*To do*
Convert the lines of the listing below, starting at the line containing "by Meta Glasses (@metaglasses)" and ending at the line containing "троенным зеркальцем и", both included, into a JSON list of strings with one string per line. Use only those lines, and leave out any blank ones.

** Listed records follows **

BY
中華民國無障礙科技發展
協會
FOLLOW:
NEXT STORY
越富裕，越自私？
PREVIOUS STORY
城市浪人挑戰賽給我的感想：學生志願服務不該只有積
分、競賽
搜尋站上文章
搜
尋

** End of Listed records **
** Listed records follows **

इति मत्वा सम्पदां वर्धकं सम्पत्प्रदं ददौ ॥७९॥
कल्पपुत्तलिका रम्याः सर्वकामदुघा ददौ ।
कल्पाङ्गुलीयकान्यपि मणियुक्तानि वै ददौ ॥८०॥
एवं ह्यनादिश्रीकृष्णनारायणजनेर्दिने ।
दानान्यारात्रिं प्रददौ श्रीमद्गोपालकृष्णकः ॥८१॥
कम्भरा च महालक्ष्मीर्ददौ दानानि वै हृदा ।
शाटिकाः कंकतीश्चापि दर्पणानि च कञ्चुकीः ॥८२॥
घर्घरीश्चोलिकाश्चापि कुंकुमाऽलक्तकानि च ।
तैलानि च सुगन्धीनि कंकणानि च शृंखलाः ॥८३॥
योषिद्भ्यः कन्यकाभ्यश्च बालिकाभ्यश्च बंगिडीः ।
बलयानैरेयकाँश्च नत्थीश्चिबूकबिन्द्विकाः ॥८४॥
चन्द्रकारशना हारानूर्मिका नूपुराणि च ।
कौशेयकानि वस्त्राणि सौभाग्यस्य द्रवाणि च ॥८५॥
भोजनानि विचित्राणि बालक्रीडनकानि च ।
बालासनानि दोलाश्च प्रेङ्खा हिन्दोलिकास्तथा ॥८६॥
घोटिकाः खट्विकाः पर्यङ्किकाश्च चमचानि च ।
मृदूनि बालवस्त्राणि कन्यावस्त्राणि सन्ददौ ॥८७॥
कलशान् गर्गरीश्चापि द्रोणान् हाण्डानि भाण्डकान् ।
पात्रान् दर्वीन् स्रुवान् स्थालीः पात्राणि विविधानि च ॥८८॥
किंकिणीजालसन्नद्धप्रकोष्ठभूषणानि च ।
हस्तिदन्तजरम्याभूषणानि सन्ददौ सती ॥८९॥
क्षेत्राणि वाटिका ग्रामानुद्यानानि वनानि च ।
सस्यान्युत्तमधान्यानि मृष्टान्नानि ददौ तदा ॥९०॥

** End of Listed records **
** Listed records follows **

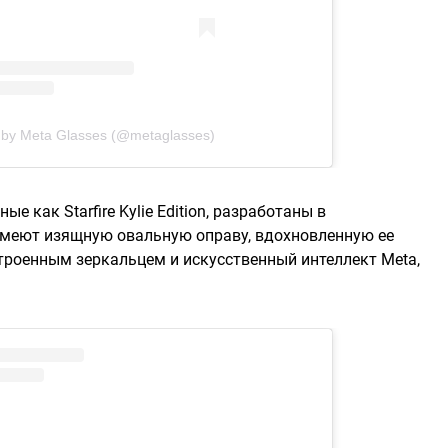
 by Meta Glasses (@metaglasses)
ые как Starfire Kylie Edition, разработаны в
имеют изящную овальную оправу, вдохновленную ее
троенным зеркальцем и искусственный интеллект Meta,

** End of Listed records **

*Result of the task*
[
  " by Meta Glasses (@metaglasses)",
  "ые как Starfire Kylie Edition, разработаны в",
  "имеют изящную овальную оправу, вдохновленную ее",
  "троенным зеркальцем и искусственный интеллект Meta,"
]